TDWI – Agile Business Intelligence

Last week, I attended the TDWI conference in San Diego where the focus was on “Creating an Agile BI Environment” to provide timely value to business stakeholders.  Those familiar with Agile development practices could have confused TDWI’s use of “Agile” with the specific Agile methodology ( count me among them… ).

However, the TDWI executive summit sessions, classroom content and product showcase focused more on the “nimble” aspects of providing BI/DW environments as in “rapid prototyping or multiple iterations” rather than focusing specifically on BI/DW implementations using THE Agile methodology.

“Uppercase A” Agile vs “lowercase a” agile (read nimble)
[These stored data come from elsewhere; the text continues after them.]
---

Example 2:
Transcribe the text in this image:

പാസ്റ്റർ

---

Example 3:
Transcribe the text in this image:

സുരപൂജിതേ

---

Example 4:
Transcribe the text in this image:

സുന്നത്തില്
In terms of BI/DW, I view the implementation of “nimble” practices to be more important than “dotting the Is and crossing the Ts” of a specific methodology like Agile.  Which brings us back to Mr Voltaire…
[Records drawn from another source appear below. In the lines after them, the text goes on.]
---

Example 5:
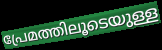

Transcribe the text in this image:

പ്രേമത്തിലൂടെയുള്ള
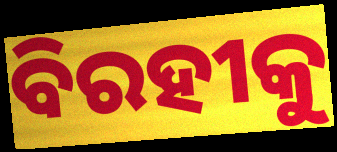
ବିରହୀକୁ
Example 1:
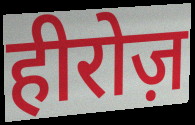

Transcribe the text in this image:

हीरोज़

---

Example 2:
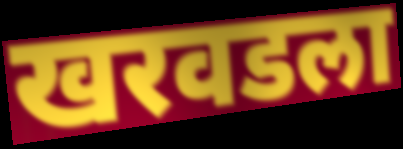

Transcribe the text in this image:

खरवडला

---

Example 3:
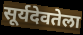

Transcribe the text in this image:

सूर्यदेवतेला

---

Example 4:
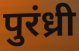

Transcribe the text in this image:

पुरंध्री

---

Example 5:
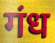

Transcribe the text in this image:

गंध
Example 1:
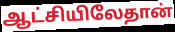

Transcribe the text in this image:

ஆட்சியிலேதான்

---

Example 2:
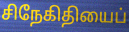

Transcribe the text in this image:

சிநேகிதியைப்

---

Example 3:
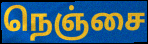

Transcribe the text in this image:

நெஞ்சை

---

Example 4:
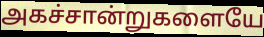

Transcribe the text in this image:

அகச்சான்றுகளையே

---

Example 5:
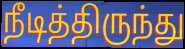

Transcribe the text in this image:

நீடித்திருந்து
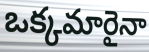
ఒక్కమారైనా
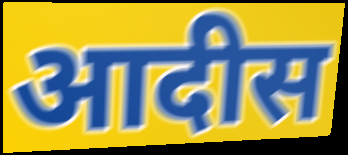
आदीस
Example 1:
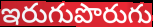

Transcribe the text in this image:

ఇరుగుపొరుగు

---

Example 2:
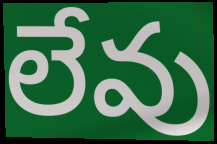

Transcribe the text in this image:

లేవు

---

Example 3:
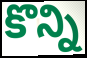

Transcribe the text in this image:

కొన్ని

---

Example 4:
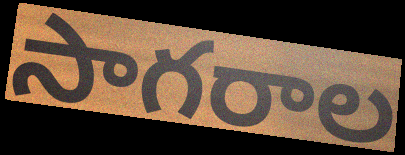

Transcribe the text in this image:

సాగరాల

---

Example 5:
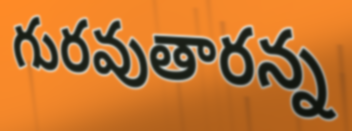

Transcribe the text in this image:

గురవుతారన్న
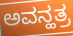
ಅವನ್ಹತ್ರ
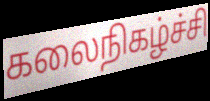
கலைநிகழ்ச்சி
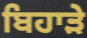
ਬਿਹਾੜੇ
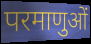
परमाणुओं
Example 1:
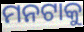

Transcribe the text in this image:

ମନଟାକୁ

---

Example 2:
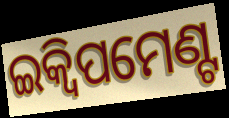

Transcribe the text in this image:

ଇକ୍ୱିପମେଣ୍ଟ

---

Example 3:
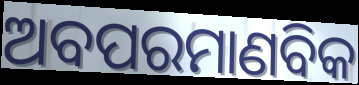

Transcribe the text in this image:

ଅବପରମାଣବିକ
While this may not endear me to the fans of Agile methodology,  I believe that using “nimble” frameworks as a guide is a much better practical implementation solution than following a strict process that puts more emphasis on “perfect” process than “good” results.  Also, I believe that “nimble” enabling technologies can speed the implementation of BI/DW solutions to focus on delivering business value rather than worrying about technical “specifics”.

In Support of “Nimble”

During my three days at TDWI, I had the opportunity to sit down with several vendors who are focused on helping BI/DW teams with offering business value to their business stakeholder/customers.  Here are those that choose to blog about:

  • Corda supplies quick implementation data visualization solutions that have helped customers like AT&T, Saleforce.com and Comcast achieve quick results.
  • WhereScape has a rapid implementation environment toolset has enabled Telecom New Zealand, Vodafone and First Data to develop BI/DW environments efficiently and nimbly as well as in accordance with processes/methodologies. Specifically, Wherescape had Ted Schill of CoinStar with them as a case study/customer testimonial on how to speed BI/DW implementations.
  • SpatialKey takes the approach of being able to implement data visualization of geo-location information without delving into the ‘details’ of geo-coding with utility and government clients.
  • 1010data brings “big data” to the cloud with SaaS offerings that provides the ease of use of a spreadsheet with the power of 10b+ row tables/record sets.

What “nimble” means to Telecom

With the speed that telecom organizations are looking to:

  • Acquire customers/provision services
  • Introduce / enhance products
  • Analyze / improve network performance

BI/DW teams need to be working at the speed of business or find themselves replaced by ‘shadow’ IT departments or other outsourced options.  This is not an “idle threat”, but rather a reality that many IT departments have failed to understand and/or recognize.

Using these new ( or at least new to BI/DW… ) “nimble” methods and technologies, telecom BI/DW organizations specifically, and IT departments in general, can focus their energies on providing business value from their BI/DW environments AND not cut corners that would limit the overall value for the sake meeting those requirements.

How do you see the use of “Agile” or “nimble” practices in telecom BI/DW?